В марте 65 лет исполнилось профессору-исследователю школы филологических наук Максиму Кронгаузу. О семье, возможности думать в детстве, необходимости учиться и просветительстве он рассказал «Вышке для своих».
Не могу точно сказать, что такое любовь к языку, но любовь к тому, чтобы подбирать слова, разбираться со словами, — это во мне, конечно, из детства, из семьи. Отец мой был поэтом, мама и бабушка не работали, но ближе к пенсии мама решила выйти на работу и стала корректором. Папа, как и многие поэты советского времени, зарабатывал переводами. В основном переводил поэтов Туркмении, Азербайджана, Грузии. Без знания языка, по подстрочникам. Он запирался в кабинете и переводил, и меня он немного приучил к таким переводам, показывал, как это, и я немного переводил.

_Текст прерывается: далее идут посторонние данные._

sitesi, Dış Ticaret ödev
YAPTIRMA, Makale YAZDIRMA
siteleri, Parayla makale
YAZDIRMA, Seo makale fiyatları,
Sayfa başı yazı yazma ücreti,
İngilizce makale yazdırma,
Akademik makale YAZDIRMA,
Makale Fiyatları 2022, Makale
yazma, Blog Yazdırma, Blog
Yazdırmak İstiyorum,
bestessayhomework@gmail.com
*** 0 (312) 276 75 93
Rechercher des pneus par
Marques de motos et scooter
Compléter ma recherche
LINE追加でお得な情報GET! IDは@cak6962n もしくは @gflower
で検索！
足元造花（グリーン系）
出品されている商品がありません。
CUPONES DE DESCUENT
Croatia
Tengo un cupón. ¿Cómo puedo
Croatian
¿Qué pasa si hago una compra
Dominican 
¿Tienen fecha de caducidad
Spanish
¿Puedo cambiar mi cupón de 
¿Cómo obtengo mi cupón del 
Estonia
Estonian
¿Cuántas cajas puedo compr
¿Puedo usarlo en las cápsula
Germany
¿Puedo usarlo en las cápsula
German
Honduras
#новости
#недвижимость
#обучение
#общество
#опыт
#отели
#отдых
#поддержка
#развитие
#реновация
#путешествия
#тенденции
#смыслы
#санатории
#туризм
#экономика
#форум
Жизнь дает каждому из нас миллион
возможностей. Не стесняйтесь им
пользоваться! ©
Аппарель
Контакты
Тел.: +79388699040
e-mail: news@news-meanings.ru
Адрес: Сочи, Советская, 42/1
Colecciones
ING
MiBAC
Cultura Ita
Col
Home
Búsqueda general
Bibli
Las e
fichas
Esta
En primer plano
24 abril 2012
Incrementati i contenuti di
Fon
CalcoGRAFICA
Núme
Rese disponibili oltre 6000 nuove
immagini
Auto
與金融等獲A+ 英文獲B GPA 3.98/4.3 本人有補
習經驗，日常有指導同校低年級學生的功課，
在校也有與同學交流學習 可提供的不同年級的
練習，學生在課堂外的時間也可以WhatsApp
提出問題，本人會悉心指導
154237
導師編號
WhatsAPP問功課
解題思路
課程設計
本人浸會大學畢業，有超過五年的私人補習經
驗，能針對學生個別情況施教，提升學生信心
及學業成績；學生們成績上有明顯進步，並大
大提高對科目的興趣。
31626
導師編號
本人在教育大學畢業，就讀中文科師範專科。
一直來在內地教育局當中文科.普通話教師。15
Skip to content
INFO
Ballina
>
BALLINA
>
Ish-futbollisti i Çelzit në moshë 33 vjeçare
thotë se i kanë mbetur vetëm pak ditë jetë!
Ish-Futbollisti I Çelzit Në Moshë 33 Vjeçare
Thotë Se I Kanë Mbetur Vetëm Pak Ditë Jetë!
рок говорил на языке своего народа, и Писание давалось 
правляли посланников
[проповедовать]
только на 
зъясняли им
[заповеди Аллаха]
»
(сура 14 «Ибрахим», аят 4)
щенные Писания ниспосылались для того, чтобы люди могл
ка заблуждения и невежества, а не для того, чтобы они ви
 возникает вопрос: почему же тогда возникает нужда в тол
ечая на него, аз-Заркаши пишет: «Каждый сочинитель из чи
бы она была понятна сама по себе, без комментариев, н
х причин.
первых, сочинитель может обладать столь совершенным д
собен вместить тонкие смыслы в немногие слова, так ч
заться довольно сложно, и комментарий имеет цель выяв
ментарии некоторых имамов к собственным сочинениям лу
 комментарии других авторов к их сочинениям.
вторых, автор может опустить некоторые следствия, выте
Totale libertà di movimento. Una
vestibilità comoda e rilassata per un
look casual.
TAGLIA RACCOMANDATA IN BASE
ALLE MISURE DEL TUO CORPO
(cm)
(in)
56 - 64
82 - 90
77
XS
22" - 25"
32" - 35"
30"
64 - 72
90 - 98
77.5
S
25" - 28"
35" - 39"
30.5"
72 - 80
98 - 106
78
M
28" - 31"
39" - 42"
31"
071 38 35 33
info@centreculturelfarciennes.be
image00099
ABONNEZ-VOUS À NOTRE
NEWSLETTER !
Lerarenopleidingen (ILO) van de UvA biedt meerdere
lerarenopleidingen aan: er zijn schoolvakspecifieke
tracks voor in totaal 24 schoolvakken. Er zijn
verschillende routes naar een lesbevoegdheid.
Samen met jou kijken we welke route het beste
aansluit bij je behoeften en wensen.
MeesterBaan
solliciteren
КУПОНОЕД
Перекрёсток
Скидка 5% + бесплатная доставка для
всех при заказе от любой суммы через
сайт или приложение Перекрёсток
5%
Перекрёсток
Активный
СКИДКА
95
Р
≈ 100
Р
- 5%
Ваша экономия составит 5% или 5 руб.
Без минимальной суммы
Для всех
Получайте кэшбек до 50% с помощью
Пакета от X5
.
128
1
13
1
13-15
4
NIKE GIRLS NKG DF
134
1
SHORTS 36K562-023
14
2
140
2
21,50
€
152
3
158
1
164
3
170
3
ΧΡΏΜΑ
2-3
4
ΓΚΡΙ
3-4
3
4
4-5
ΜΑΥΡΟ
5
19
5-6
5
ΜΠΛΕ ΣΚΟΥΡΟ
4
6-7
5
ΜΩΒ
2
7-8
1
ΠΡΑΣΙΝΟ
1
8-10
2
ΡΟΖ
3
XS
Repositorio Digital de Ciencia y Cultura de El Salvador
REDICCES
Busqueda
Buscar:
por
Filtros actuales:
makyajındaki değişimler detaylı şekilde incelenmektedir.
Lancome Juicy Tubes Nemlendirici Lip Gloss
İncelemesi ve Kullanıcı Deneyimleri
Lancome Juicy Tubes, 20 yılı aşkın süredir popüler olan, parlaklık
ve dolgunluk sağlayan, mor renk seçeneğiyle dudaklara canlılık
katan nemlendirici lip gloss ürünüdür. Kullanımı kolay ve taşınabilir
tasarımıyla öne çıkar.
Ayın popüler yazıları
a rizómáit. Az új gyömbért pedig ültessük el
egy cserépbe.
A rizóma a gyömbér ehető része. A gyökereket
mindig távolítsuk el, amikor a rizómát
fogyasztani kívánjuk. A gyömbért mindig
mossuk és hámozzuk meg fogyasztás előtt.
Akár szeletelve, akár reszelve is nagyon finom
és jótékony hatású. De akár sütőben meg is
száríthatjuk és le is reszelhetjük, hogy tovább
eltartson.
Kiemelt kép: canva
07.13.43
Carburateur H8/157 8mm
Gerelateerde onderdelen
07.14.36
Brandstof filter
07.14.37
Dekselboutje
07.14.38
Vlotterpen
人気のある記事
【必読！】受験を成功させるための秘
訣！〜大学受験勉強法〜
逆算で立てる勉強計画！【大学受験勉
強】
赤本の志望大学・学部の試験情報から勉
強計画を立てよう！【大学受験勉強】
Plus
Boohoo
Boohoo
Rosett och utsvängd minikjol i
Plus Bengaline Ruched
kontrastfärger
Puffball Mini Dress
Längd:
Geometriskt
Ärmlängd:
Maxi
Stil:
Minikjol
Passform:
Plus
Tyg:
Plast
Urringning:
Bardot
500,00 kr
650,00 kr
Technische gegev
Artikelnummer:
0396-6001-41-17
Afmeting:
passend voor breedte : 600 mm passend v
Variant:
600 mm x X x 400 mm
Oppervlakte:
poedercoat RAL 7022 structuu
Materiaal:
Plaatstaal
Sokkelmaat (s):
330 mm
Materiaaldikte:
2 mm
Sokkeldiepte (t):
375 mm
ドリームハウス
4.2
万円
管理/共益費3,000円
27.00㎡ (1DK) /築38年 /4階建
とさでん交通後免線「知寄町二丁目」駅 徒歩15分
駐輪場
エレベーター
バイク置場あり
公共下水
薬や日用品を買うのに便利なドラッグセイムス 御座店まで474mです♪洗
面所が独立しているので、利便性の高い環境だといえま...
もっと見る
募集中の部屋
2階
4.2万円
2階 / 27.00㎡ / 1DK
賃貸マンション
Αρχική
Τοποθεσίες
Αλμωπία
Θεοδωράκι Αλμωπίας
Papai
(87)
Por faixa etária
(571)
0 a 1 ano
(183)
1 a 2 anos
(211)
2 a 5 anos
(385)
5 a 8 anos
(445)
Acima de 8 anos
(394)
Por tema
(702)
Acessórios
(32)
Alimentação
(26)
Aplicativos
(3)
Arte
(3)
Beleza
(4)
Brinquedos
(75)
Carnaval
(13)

Семья — это главное, что было в жизни, в ней было очень много любви и тепла, я за нее очень держался. Был такой детский страх — не любил уходить из дома без родителей. Боялся приглашений на дни рождения. Там, правда, еще одно обстоятельство было: я очень мало ел в детстве, а на этих днях рождения всегда уговаривали есть.
Мы жили возле Ленинградского проспекта, тогда посредине проспекта была аллея, и мы с отцом ходили по ней часами и разговаривали. Это было познание мира в самом простом бытовом смысле: не то чтобы мы ежеминутно выводили закон жизни — такого не было, просто говорили обо всем подряд. С тех пор ловлю себя на том, что коммуникацию часто представляю «ногами»: пройтись с человеком и поговорить — для меня чаще всего оптимальный способ прийти к чему-то содержательному. Иногда заходили на стадионы — ЦСКА, «Динамо», смотрели тренировки. Я тогда полюбил футбол и вообще много стал играть. Отец меня учил разным играм — например, игре из своего детства «пуговичбол», когда пуговицами играют в футбол, и я передал ее своим школьным друзьям. В более широком смысле семья тоже оказывала влияние: сестра деда научила меня играть в шахматы, и они стали важной частью жизни. Собственно, и дед с отцовской стороны тоже стал важным для меня человеком, хотя умер за месяц до моего рождения: он был известным журналистом, и много было другой родни, чья жизнь была связана со словом.
Школу как институцию я не любил. Учился нормально — не плохо и не хорошо, но вспомнить, что я приобрел там в смысле знаний, не могу, кажется, школьные предметы во мне не очень задержались. Но это было время взросления, по-своему тоже прекрасное. Двое моих самых близких друзей — это школьные друзья, и вот мы вместе с ними играли, говорили, осмысляли мир вообще, это было такое интенсивное размышление о себе, своем взрослении и — извините за дурацкое слово — о смысле жизни.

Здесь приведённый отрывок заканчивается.